*What you need to do*.
Put each line of the data below into a numbered list, skipping any blank lines.

Transcribed page contents
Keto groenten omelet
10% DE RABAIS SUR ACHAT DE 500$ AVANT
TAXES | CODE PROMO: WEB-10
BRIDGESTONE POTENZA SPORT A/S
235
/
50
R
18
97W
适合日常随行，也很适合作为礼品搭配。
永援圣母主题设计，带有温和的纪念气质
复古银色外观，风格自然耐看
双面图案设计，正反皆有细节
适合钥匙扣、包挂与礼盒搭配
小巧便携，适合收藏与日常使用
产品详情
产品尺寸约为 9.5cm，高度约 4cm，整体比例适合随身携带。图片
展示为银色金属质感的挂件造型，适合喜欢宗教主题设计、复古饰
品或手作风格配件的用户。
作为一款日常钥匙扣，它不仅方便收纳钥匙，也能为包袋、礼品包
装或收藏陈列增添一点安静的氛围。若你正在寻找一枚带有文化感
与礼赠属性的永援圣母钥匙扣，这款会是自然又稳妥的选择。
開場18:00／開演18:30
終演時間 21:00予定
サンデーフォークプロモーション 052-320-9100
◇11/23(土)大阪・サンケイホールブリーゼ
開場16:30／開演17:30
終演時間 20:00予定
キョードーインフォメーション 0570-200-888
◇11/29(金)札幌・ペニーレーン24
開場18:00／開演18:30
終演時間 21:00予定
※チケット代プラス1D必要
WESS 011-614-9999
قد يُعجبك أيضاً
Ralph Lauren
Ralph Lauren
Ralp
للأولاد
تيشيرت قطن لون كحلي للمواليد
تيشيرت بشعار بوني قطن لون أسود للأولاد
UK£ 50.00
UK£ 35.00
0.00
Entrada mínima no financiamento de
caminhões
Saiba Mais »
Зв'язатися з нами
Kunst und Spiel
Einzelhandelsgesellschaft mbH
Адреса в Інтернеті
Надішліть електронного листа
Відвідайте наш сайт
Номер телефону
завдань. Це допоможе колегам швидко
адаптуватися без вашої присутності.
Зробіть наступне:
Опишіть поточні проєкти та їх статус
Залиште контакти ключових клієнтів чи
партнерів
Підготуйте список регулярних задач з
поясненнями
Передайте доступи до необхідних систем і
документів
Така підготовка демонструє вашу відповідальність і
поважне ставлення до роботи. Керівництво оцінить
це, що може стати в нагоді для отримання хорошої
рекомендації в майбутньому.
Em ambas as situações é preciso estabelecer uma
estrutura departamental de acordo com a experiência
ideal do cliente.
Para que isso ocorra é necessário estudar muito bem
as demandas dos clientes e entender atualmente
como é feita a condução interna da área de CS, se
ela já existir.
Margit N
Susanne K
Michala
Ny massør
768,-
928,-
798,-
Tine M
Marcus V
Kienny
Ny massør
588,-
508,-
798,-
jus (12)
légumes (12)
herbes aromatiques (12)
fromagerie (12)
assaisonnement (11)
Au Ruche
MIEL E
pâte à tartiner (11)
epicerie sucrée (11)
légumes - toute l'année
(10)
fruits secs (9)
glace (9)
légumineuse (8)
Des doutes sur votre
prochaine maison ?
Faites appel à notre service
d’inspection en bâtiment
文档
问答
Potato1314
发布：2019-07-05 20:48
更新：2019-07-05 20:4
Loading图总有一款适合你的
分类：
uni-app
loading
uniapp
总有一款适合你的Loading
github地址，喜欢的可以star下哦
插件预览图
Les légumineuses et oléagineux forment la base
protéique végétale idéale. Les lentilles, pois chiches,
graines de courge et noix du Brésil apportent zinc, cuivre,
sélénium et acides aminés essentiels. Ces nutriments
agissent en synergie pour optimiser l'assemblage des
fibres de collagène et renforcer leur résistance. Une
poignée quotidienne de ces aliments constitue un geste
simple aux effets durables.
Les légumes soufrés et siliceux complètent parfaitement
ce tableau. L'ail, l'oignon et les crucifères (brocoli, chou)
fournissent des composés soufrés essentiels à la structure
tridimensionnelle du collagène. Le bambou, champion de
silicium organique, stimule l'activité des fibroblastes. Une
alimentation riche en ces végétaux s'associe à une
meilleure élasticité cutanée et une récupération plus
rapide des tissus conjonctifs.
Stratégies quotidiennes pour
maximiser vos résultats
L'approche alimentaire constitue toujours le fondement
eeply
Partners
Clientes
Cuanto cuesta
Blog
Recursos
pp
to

*Task output*.
1. Keto groenten omelet
2. 10% DE RABAIS SUR ACHAT DE 500$ AVANT
3. TAXES | CODE PROMO: WEB-10
4. BRIDGESTONE POTENZA SPORT A/S
5. 235
6. /
7. 50
8. R
9. 18
10. 97W
11. 适合日常随行，也很适合作为礼品搭配。
12. 永援圣母主题设计，带有温和的纪念气质
13. 复古银色外观，风格自然耐看
14. 双面图案设计，正反皆有细节
15. 适合钥匙扣、包挂与礼盒搭配
16. 小巧便携，适合收藏与日常使用
17. 产品详情
18. 产品尺寸约为 9.5cm，高度约 4cm，整体比例适合随身携带。图片
19. 展示为银色金属质感的挂件造型，适合喜欢宗教主题设计、复古饰
20. 品或手作风格配件的用户。
21. 作为一款日常钥匙扣，它不仅方便收纳钥匙，也能为包袋、礼品包
22. 装或收藏陈列增添一点安静的氛围。若你正在寻找一枚带有文化感
23. 与礼赠属性的永援圣母钥匙扣，这款会是自然又稳妥的选择。
24. 開場18:00／開演18:30
25. 終演時間 21:00予定
26. サンデーフォークプロモーション 052-320-9100
27. ◇11/23(土)大阪・サンケイホールブリーゼ
28. 開場16:30／開演17:30
29. 終演時間 20:00予定
30. キョードーインフォメーション 0570-200-888
31. ◇11/29(金)札幌・ペニーレーン24
32. 開場18:00／開演18:30
33. 終演時間 21:00予定
34. ※チケット代プラス1D必要
35. WESS 011-614-9999
36. قد يُعجبك أيضاً
37. Ralph Lauren
38. Ralph Lauren
39. Ralp
40. للأولاد
41. تيشيرت قطن لون كحلي للمواليد
42. تيشيرت بشعار بوني قطن لون أسود للأولاد
43. UK£ 50.00
44. UK£ 35.00
45. 0.00
46. Entrada mínima no financiamento de
47. caminhões
48. Saiba Mais »
49. Зв'язатися з нами
50. Kunst und Spiel
51. Einzelhandelsgesellschaft mbH
52. Адреса в Інтернеті
53. Надішліть електронного листа
54. Відвідайте наш сайт
55. Номер телефону
56. завдань. Це допоможе колегам швидко
57. адаптуватися без вашої присутності.
58. Зробіть наступне:
59. Опишіть поточні проєкти та їх статус
60. Залиште контакти ключових клієнтів чи
61. партнерів
62. Підготуйте список регулярних задач з
63. поясненнями
64. Передайте доступи до необхідних систем і
65. документів
66. Така підготовка демонструє вашу відповідальність і
67. поважне ставлення до роботи. Керівництво оцінить
68. це, що може стати в нагоді для отримання хорошої
69. рекомендації в майбутньому.
70. Em ambas as situações é preciso estabelecer uma
71. estrutura departamental de acordo com a experiência
72. ideal do cliente.
73. Para que isso ocorra é necessário estudar muito bem
74. as demandas dos clientes e entender atualmente
75. como é feita a condução interna da área de CS, se
76. ela já existir.
77. Margit N
78. Susanne K
79. Michala
80. Ny massør
81. 768,-
82. 928,-
83. 798,-
84. Tine M
85. Marcus V
86. Kienny
87. Ny massør
88. 588,-
89. 508,-
90. 798,-
91. jus (12)
92. légumes (12)
93. herbes aromatiques (12)
94. fromagerie (12)
95. assaisonnement (11)
96. Au Ruche
97. MIEL E
98. pâte à tartiner (11)
99. epicerie sucrée (11)
100. légumes - toute l'année
101. (10)
102. fruits secs (9)
103. glace (9)
104. légumineuse (8)
105. Des doutes sur votre
106. prochaine maison ?
107. Faites appel à notre service
108. d’inspection en bâtiment
109. 文档
110. 问答
111. Potato1314
112. 发布：2019-07-05 20:48
113. 更新：2019-07-05 20:4
114. Loading图总有一款适合你的
115. 分类：
116. uni-app
117. loading
118. uniapp
119. 总有一款适合你的Loading
120. github地址，喜欢的可以star下哦
121. 插件预览图
122. Les légumineuses et oléagineux forment la base
123. protéique végétale idéale. Les lentilles, pois chiches,
124. graines de courge et noix du Brésil apportent zinc, cuivre,
125. sélénium et acides aminés essentiels. Ces nutriments
126. agissent en synergie pour optimiser l'assemblage des
127. fibres de collagène et renforcer leur résistance. Une
128. poignée quotidienne de ces aliments constitue un geste
129. simple aux effets durables.
130. Les légumes soufrés et siliceux complètent parfaitement
131. ce tableau. L'ail, l'oignon et les crucifères (brocoli, chou)
132. fournissent des composés soufrés essentiels à la structure
133. tridimensionnelle du collagène. Le bambou, champion de
134. silicium organique, stimule l'activité des fibroblastes. Une
135. alimentation riche en ces végétaux s'associe à une
136. meilleure élasticité cutanée et une récupération plus
137. rapide des tissus conjonctifs.
138. Stratégies quotidiennes pour
139. maximiser vos résultats
140. L'approche alimentaire constitue toujours le fondement
141. eeply
142. Partners
143. Clientes
144. Cuanto cuesta
145. Blog
146. Recursos
147. pp
148. to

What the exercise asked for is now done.